Documentation

Wide Excel Format

Article

Wide Excel Format

1. Overview

The Wide format presents each respondent as a single row, with each survey question represented as a separate column. This format is particularly useful when you want to:

  • Run statistical analysis or modeling in packages like SPSS, R, or Python.
  • Use dashboards or BI tools that expect one record per respondent.
  • Quickly view all answers for a respondent in one row.
2. File Structure & Layout

Each row corresponds to one respondent. Each column corresponds to ** one question or metadata field**.

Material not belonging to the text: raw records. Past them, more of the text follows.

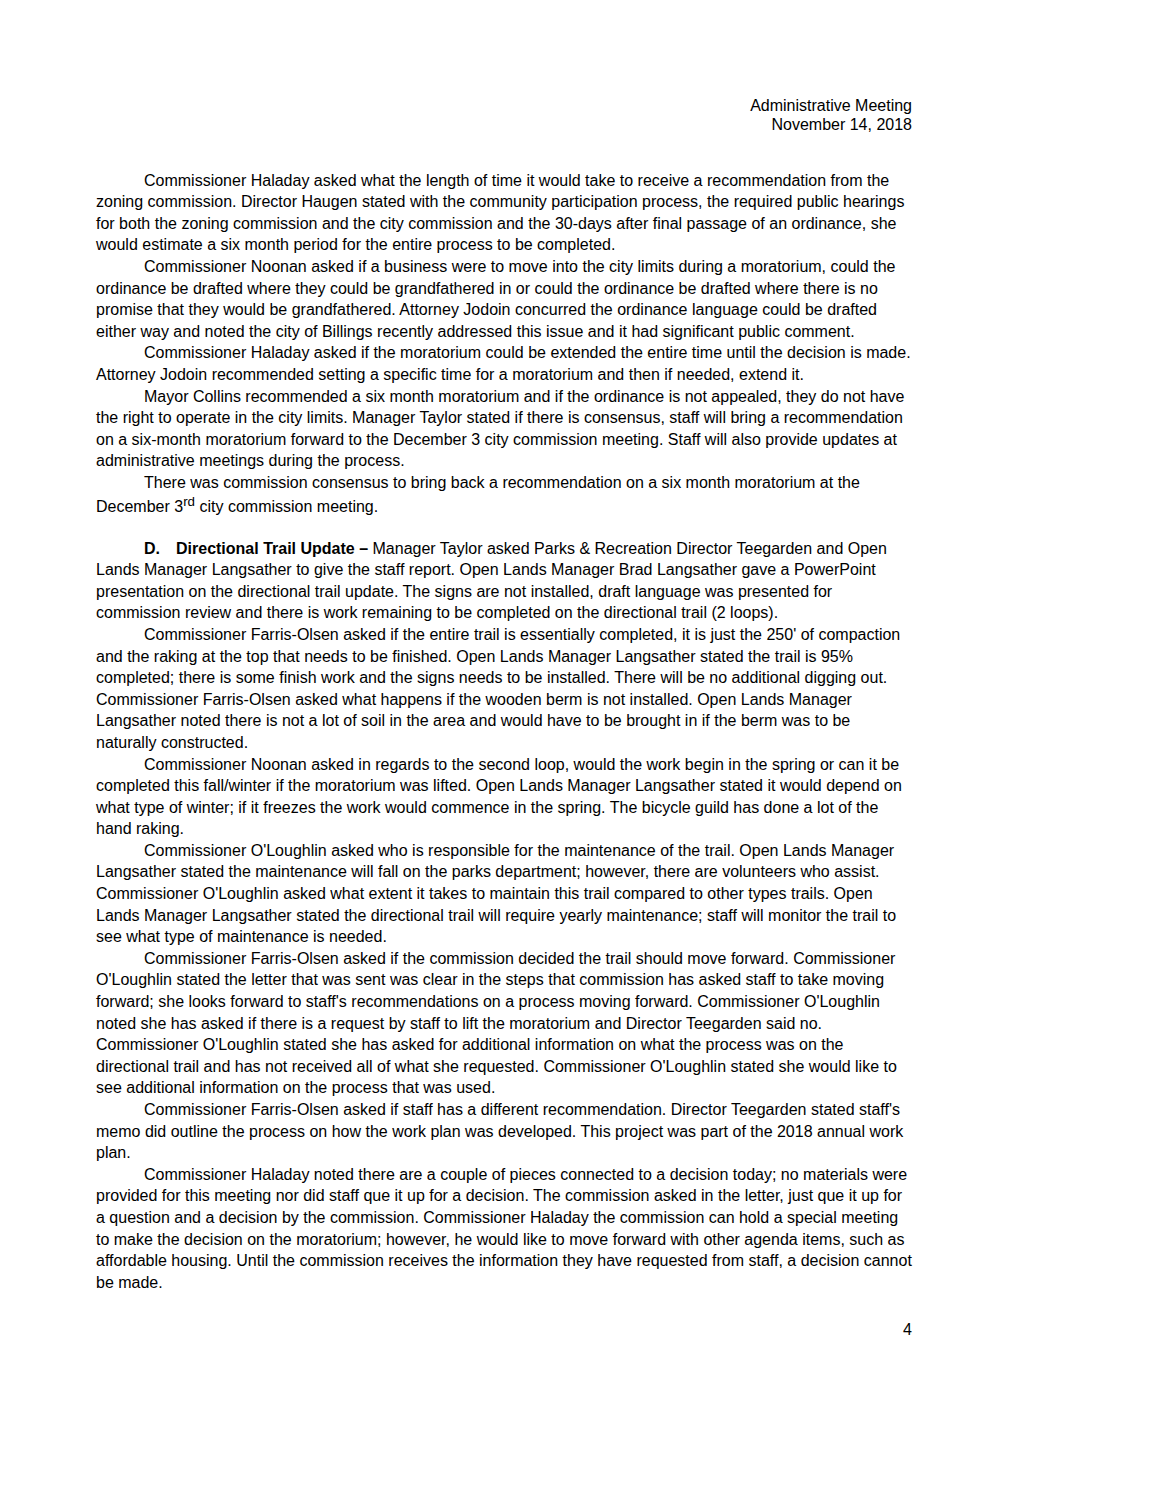Administrative Meeting November 14, 2018
Commissioner Haladay asked what the length of time it would take to receive a recommendation from the zoning commission. Director Haugen stated with the community participation process, the required public hearings for both the zoning commission and the city commission and the 30-days after final passage of an ordinance, she would estimate a six month period for the entire process to be completed.
Commissioner Noonan asked if a business were to move into the city limits during a moratorium, could the ordinance be drafted where they could be grandfathered in or could the ordinance be drafted where there is no promise that they would be grandfathered. Attorney Jodoin concurred the ordinance language could be drafted either way and noted the city of Billings recently addressed this issue and it had significant public comment.
Commissioner Haladay asked if the moratorium could be extended the entire time until the decision is made. Attorney Jodoin recommended setting a specific time for a moratorium and then if needed, extend it.
Mayor Collins recommended a six month moratorium and if the ordinance is not appealed, they do not have the right to operate in the city limits. Manager Taylor stated if there is consensus, staff will bring a recommendation on a six-month moratorium forward to the December 3 city commission meeting. Staff will also provide updates at administrative meetings during the process.
There was commission consensus to bring back a recommendation on a six month moratorium at the December 3rd city commission meeting.
D. Directional Trail Update – Manager Taylor asked Parks & Recreation Director Teegarden and Open Lands Manager Langsather to give the staff report. Open Lands Manager Brad Langsather gave a PowerPoint presentation on the directional trail update. The signs are not installed, draft language was presented for commission review and there is work remaining to be completed on the directional trail (2 loops).
Commissioner Farris-Olsen asked if the entire trail is essentially completed, it is just the 250' of compaction and the raking at the top that needs to be finished. Open Lands Manager Langsather stated the trail is 95% completed; there is some finish work and the signs needs to be installed. There will be no additional digging out. Commissioner Farris-Olsen asked what happens if the wooden berm is not installed. Open Lands Manager Langsather noted there is not a lot of soil in the area and would have to be brought in if the berm was to be naturally constructed.
Commissioner Noonan asked in regards to the second loop, would the work begin in the spring or can it be completed this fall/winter if the moratorium was lifted. Open Lands Manager Langsather stated it would depend on what type of winter; if it freezes the work would commence in the spring. The bicycle guild has done a lot of the hand raking.
Commissioner O'Loughlin asked who is responsible for the maintenance of the trail. Open Lands Manager Langsather stated the maintenance will fall on the parks department; however, there are volunteers who assist. Commissioner O'Loughlin asked what extent it takes to maintain this trail compared to other types trails. Open Lands Manager Langsather stated the directional trail will require yearly maintenance; staff will monitor the trail to see what type of maintenance is needed.
Commissioner Farris-Olsen asked if the commission decided the trail should move forward. Commissioner O'Loughlin stated the letter that was sent was clear in the steps that commission has asked staff to take moving forward; she looks forward to staff's recommendations on a process moving forward. Commissioner O'Loughlin noted she has asked if there is a request by staff to lift the moratorium and Director Teegarden said no. Commissioner O'Loughlin stated she has asked for additional information on what the process was on the directional trail and has not received all of what she requested. Commissioner O'Loughlin stated she would like to see additional information on the process that was used.
Commissioner Farris-Olsen asked if staff has a different recommendation. Director Teegarden stated staff's memo did outline the process on how the work plan was developed. This project was part of the 2018 annual work plan.
Commissioner Haladay noted there are a couple of pieces connected to a decision today; no materials were provided for this meeting nor did staff que it up for a decision. The commission asked in the letter, just que it up for a question and a decision by the commission. Commissioner Haladay the commission can hold a special meeting to make the decision on the moratorium; however, he would like to move forward with other agenda items, such as affordable housing. Until the commission receives the information they have requested from staff, a decision cannot be made.
4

Example (first 5 columns):
V001_respondent_idV002_Recent_Restaurant_VisitV003_AgeV004_GenderV005_Ethnicity
ps-0097ac15-868c-6608-25fc-c0fe2cd884a8Yes35FemaleWhite
ps-012a5d8b-9dc4-2132-782d-73742be4088fYes21FemaleWhite
ps-022b6b43-6304-2dc5-0830-10d98bd7dee3Yes18MaleWhite
3. Key Columns
  • V001_respondent_id – Unique identifier for each respondent.
  • Question columns (V###_...) – Each prefixed with a variable code (V###) followed by a short label. For example:V002_Recent_Restaurant_Visit
  • V003_Age
  • V004_Gender

The last three columns are always:

  • Weight column (e.g., V171_weight) – The respondent’s statistical weight.
  • Timing columns (e.g., V172_start_time, V173_end_time) – Timestamps recording when the respondent started and completed the survey.
4. Data Representation
Single-choice questions

Stored as one column per question with the selected answer recorded.

Multi-choice questions

Each option is represented as a separate column. Values indicate whether the option was selected, and may also include rank order (e.g., -1 = not selected, 1 = selected first, 2 = selected second, etc.).

Numeric questions

Stored directly as numeric values (e.g., annual income).

Open-end questions

Stored as free-text responses in their own columns.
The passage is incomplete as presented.